» WHAT IS BEING ASKED: From the report excerpt on non-profit organizations and anti-money laundering regulation below, extract the passage verbatim, beginning at the words "The Australian Government" and ending after the words "the AML/CTF Act.".

The Australian Government is currently examining the need to extend the application of the AML/CTF Act to specified services provided by a number of other business and professional sectors. The sectors that are likely to be regulated in this second tranche of legislative reforms in Australia include lawyers, accountants, real estate agents, dealers in precious metals, trust and company service providers. Until the second tranche of legislative reforms is enacted, it cannot be determined with accuracy which professionals and which of their services will be regulated and to what extent. For further description of the AML/CTF regime in Australia, see Walters et al. (2011) and Smith et al. (forthcoming). The majority of NPOs do not provide services prescribed as a designated service under the AML/CTF Act.

Methods and report outline

The findings presented in this report combines information drawn from:

  • a review of peer-reviewed, government and non-government literature;
  • an examination of case-law, regulator reports and other sources of information on investigated cases;
  • roundtables with representatives from Australian law enforcement and regulatory bodies, academia and the non-profit sector; and
  • consultations conducted in the United Kingdom with regulators, academics and representatives of peak non-profit bodies.

The project was approved by the AIC Human Research Ethics Committee on 19 August 2009.

The next section of the report examines the proposed role of NPOs in money laundering and terrorism financing, the vulnerabilities specific to the non-profit sector and the apparent targeting of charities, particularly Islamic charities. The following section categorises methods of misuse before describing the evidence available for actual exploitation of NPOs. Examples are drawn from suspected and confirmed cases, and published typologies, investigated in the United States, United Kingdom, Canada, Europe and Australia.

Models of non-profit regulation and the effect of AML/CTF policy on regulation are discussed in the penultimate section, to illustrate the varying approaches taken to regulate and monitor the sector and demonstrate the inherent difficulty in coordinating whole sector capture. The section also addresses self-regulation (the preferred regulatory model among the sector) and summarises sector misgivings around proposed and already executed changes to regulation that were influenced by AML/CTF policies.

The final section discusses the importance of quantifying risk when developing preventative or mitigation strategies and outlines where the Australian non-profit sector is potentially exposed. In concluding the report, consideration is given to the suite of options that might be adopted in Australia to both improve current regulatory shortfalls and deliver a proportionate response to the variable money laundering/terrorism financing risk experienced among Australian NPOs.

The role of non-profit organisations in money laundering and terrorism financing

The utilisation and exploitation of the non-profit (and specifically charitable sector) by terrorist groups is understood to have been a long-held strategic position (Winer 2008), although little, if anything, has been said about the connection between NPOs and money laundering. For this reason, much of the following focuses on the exploitation of NPOs for the financing of terrorism. al Qaeda (and its predecessor Mekhtab al Khidemat), for example, had been particularly successful in exploiting Islamic charities and other NPOs (Kohlmann 2006; National Commission on Terrorist Attacks upon the United States 2004). The IRA too has had a long history of funding its paramilitary activities with charitable support, sourced from private donations and funds collected in local pubs and clubs and contributions raised overseas by so-called ‘support’ groups such as the Irish-American NORAID (the Northern Aid Committee) and FOSF (Friends of Sinn Fein). Other notorious groups associated with exploiting charitable relief include Hamas, Hezbollah, the Liberation Tigers of Tamil Eelam (LTTE) and Jemaah Islamiyah (Abuza 2009, 2003; Croissant & Barlow 2007; Flanigan 2008; Ghandour cited in Ly 2007; Gunning 2008; Levitt 2006, 2005). Recently, with the devastating 2010 floods in Pakistan, there were accusations that charitable relief was being controlled and distributed by a ‘hardline Islamist charity’ called Jamaat-ud-Dawa, linked to the terrorist attacks on Mumbai in 2008 (Crilly 2010; Sara 2010).

» MATERIAL SHOWN:
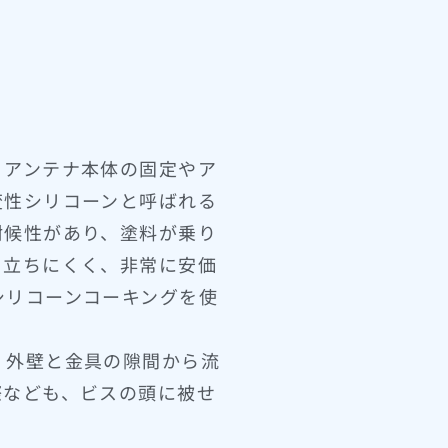
、アンテナ本体の固定やア
変性シリコーンと呼ばれる
耐候性があり、塗料が乗り
目立ちにくく、非常に安価
シリコーンコーキングを使
、外壁と金具の隙間から流
際なども、ビスの頭に被せ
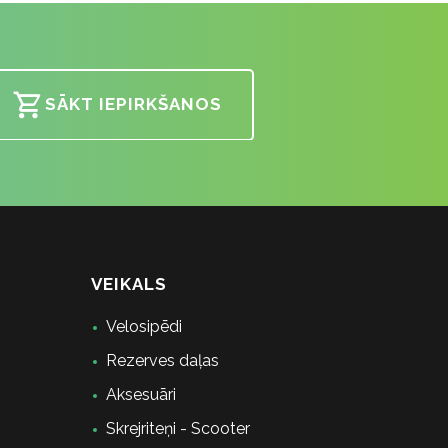
SĀKT IEPIRKŠANOS
VEIKALS
Velosipēdi
Rezerves daļas
Aksesuāri
Skrejriteņi - Scooter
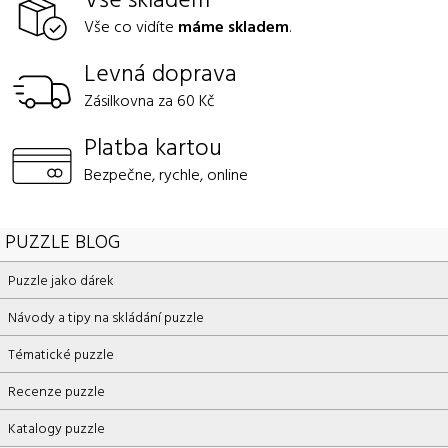
Vše co vidíte
máme skladem
.
Levná doprava
Zásilkovna za 60 Kč
Platba kartou
Bezpečne, rychle, online
PUZZLE BLOG
Puzzle jako dárek
Návody a tipy na skládání puzzle
Tématické puzzle
Recenze puzzle
Katalogy puzzle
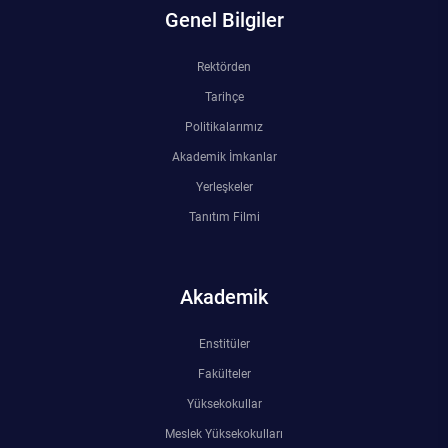
Kalibrasyon Uygulama ve Araştırma Merkezi
Genel Bilgiler
Kariyer Merkezi
Rektörden
Tarihçe
Kilikia Arkeolojisi Araştırma Merkezi
Politikalarımız
Akademik İmkanlar
Kozmetik Temizlik ve Kimyevi Ürünler Üretim Eğitim Uygulama ve Araştırma Merkezi
Yerleşkeler
Nevit Kodallı Oda Müziği Uygulama ve Araştırma Merkezi
Tanıtım Filmi
Nükleer Bilimler Uygulama ve Araştırma Merkezi
Akademik
Öğrenme ve Öğretmeyi Geliştirme Uygulama ve Araştırma Merkezi
Enstitüler
Ölçme ve Değerlendirme Uygulama ve Araştırma Merkezi
Fakülteler
Yüksekokullar
Özel Yetenekliler Eğitimi Uygulama ve Araştırma Merkezi
Meslek Yüksekokulları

» RESPONSE TO THE TASK:
The Australian Government is currently examining the need to extend the application of the AML/CTF Act to specified services provided by a number of other business and professional sectors. The sectors that are likely to be regulated in this second tranche of legislative reforms in Australia include lawyers, accountants, real estate agents, dealers in precious metals, trust and company service providers. Until the second tranche of legislative reforms is enacted, it cannot be determined with accuracy which professionals and which of their services will be regulated and to what extent. For further description of the AML/CTF regime in Australia, see Walters et al. (2011) and Smith et al. (forthcoming). The majority of NPOs do not provide services prescribed as a designated service under the AML/CTF Act.